▸ **Exercise brief**
Look through the records that follow. Copy every line containing the word "casing".

....................

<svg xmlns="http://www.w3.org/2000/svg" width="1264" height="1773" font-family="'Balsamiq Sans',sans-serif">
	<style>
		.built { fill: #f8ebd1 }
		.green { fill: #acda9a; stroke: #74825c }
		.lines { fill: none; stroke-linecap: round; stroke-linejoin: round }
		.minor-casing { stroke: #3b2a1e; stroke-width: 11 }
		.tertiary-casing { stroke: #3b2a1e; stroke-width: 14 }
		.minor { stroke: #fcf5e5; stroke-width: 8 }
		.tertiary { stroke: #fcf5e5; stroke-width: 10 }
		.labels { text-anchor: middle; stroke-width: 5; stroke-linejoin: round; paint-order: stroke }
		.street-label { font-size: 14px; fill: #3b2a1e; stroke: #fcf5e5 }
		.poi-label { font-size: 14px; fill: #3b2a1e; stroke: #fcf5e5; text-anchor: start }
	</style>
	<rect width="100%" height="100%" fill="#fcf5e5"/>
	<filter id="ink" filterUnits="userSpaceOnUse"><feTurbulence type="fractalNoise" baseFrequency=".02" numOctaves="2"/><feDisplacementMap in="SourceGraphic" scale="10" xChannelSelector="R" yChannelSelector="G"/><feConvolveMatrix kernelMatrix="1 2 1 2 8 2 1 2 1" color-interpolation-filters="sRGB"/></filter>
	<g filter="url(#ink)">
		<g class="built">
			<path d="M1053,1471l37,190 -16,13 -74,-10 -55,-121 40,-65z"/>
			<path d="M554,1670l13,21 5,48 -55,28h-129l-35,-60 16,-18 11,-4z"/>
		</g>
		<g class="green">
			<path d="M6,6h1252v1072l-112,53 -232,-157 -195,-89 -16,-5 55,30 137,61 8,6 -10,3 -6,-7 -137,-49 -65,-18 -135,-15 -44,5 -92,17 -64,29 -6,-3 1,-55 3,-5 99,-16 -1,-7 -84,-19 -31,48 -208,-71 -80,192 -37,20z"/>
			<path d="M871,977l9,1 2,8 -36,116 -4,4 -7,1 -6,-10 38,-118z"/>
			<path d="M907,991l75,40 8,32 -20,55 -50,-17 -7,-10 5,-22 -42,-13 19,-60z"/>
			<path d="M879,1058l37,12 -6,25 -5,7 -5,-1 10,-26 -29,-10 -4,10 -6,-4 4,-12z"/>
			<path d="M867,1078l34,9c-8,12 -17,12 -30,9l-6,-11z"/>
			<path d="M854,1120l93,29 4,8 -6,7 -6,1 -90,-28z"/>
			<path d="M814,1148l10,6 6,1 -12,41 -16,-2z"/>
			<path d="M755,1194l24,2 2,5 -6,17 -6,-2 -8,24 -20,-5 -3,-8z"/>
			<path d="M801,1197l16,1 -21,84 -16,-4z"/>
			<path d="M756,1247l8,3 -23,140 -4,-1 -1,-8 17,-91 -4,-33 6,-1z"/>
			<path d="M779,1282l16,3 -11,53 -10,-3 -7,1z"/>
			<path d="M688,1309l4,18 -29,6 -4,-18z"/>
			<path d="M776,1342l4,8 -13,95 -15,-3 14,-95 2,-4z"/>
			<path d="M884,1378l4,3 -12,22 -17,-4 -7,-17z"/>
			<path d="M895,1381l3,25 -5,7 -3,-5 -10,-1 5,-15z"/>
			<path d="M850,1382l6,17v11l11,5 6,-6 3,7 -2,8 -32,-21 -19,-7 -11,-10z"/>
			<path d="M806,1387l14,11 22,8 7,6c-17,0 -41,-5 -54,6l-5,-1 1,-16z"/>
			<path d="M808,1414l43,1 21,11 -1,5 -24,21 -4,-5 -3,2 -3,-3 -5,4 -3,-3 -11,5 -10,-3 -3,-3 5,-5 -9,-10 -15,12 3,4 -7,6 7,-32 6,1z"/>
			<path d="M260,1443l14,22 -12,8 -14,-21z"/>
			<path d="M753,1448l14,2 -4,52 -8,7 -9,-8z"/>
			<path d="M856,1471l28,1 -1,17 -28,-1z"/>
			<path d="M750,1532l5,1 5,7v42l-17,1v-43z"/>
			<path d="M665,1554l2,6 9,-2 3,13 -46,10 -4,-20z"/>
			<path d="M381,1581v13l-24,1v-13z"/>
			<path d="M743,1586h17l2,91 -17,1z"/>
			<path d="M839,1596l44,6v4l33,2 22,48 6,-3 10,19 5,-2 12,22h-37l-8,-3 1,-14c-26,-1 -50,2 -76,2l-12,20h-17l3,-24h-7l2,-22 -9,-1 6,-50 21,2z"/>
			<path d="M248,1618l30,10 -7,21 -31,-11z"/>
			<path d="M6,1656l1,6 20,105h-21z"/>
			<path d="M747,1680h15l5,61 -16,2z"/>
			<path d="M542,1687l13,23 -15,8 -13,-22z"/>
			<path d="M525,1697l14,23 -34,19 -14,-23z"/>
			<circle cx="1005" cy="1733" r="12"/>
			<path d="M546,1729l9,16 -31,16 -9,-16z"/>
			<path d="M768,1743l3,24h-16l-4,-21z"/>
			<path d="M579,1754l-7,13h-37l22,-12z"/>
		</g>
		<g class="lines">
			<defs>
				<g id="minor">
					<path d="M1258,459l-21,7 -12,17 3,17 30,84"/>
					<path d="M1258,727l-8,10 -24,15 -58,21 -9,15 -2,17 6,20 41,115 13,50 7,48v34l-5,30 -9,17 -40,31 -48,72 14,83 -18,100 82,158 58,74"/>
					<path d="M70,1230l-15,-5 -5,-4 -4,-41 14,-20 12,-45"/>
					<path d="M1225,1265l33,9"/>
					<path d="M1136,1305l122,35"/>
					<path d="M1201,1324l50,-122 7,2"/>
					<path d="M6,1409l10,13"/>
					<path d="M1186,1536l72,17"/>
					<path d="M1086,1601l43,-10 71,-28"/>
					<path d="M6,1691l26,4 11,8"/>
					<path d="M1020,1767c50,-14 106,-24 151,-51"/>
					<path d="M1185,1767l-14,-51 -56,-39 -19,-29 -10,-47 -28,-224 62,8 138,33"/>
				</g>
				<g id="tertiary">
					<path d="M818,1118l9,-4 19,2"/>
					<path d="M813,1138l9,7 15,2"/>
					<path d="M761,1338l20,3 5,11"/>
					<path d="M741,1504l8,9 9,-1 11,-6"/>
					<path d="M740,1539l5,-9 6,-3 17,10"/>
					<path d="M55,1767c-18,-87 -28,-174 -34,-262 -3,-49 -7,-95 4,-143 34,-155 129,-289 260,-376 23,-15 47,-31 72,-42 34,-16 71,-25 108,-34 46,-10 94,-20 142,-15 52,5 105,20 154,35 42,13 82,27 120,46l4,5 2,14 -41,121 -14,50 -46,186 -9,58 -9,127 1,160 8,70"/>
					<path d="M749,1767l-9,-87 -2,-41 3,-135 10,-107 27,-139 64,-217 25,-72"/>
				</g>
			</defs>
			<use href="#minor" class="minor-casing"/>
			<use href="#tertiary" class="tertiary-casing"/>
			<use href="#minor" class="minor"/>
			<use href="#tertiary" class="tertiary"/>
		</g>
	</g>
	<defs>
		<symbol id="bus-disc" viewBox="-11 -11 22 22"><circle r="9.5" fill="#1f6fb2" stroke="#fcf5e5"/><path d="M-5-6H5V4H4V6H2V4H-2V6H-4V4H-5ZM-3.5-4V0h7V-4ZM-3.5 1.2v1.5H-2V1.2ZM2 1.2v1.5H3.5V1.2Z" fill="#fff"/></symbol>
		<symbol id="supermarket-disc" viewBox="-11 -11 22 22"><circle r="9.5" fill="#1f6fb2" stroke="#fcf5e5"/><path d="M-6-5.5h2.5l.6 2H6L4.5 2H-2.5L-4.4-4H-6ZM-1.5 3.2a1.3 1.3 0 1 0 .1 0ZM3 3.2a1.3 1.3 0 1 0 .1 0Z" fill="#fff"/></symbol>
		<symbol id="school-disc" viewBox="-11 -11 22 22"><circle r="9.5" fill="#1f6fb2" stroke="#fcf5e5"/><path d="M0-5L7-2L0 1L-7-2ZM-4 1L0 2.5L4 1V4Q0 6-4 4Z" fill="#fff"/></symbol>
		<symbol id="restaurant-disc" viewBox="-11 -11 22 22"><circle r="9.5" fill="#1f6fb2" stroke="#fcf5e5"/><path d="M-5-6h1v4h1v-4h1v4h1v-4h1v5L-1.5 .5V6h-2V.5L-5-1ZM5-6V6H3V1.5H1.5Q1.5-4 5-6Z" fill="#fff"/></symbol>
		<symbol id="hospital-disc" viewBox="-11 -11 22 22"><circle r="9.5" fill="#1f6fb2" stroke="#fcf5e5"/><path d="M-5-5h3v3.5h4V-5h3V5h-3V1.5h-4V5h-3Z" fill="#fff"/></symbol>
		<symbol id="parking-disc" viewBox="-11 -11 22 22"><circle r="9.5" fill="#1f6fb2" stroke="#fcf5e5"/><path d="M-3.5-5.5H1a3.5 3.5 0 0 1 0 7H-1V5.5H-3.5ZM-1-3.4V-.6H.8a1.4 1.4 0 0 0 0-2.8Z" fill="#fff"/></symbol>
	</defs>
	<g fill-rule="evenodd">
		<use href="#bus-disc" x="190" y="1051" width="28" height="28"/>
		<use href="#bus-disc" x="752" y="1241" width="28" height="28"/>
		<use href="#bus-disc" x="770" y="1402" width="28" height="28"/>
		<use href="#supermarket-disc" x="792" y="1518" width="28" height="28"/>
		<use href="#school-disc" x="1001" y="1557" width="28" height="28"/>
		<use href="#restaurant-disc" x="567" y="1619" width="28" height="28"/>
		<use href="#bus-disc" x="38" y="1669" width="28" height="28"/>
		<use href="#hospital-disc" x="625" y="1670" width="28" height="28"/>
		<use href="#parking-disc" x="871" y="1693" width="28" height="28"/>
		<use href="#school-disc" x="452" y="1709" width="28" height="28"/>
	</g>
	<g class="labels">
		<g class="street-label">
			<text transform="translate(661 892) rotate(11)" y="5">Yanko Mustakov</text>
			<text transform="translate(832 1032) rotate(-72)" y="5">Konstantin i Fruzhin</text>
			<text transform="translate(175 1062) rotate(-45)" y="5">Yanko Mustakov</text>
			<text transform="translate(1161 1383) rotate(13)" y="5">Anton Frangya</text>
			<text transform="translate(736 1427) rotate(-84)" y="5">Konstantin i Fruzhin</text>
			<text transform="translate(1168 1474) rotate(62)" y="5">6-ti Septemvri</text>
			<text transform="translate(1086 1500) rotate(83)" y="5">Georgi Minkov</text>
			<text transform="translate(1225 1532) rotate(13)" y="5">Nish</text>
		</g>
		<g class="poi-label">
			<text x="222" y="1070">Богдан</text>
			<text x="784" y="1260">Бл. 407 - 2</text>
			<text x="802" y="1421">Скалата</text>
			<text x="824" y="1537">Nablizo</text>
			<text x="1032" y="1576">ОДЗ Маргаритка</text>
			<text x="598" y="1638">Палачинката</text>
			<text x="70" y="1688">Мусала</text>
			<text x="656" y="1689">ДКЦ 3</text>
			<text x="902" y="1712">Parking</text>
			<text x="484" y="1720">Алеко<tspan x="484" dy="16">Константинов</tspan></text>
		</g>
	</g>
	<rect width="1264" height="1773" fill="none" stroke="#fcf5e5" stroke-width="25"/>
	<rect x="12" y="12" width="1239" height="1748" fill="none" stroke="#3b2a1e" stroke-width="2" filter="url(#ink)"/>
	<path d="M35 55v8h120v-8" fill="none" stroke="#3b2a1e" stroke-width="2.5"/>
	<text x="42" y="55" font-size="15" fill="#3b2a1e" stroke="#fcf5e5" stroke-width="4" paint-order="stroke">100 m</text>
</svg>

....................

▸ **Completed exercise**
		.minor-casing { stroke: #3b2a1e; stroke-width: 11 }
		.tertiary-casing { stroke: #3b2a1e; stroke-width: 14 }
			<use href="#minor" class="minor-casing"/>
			<use href="#tertiary" class="tertiary-casing"/>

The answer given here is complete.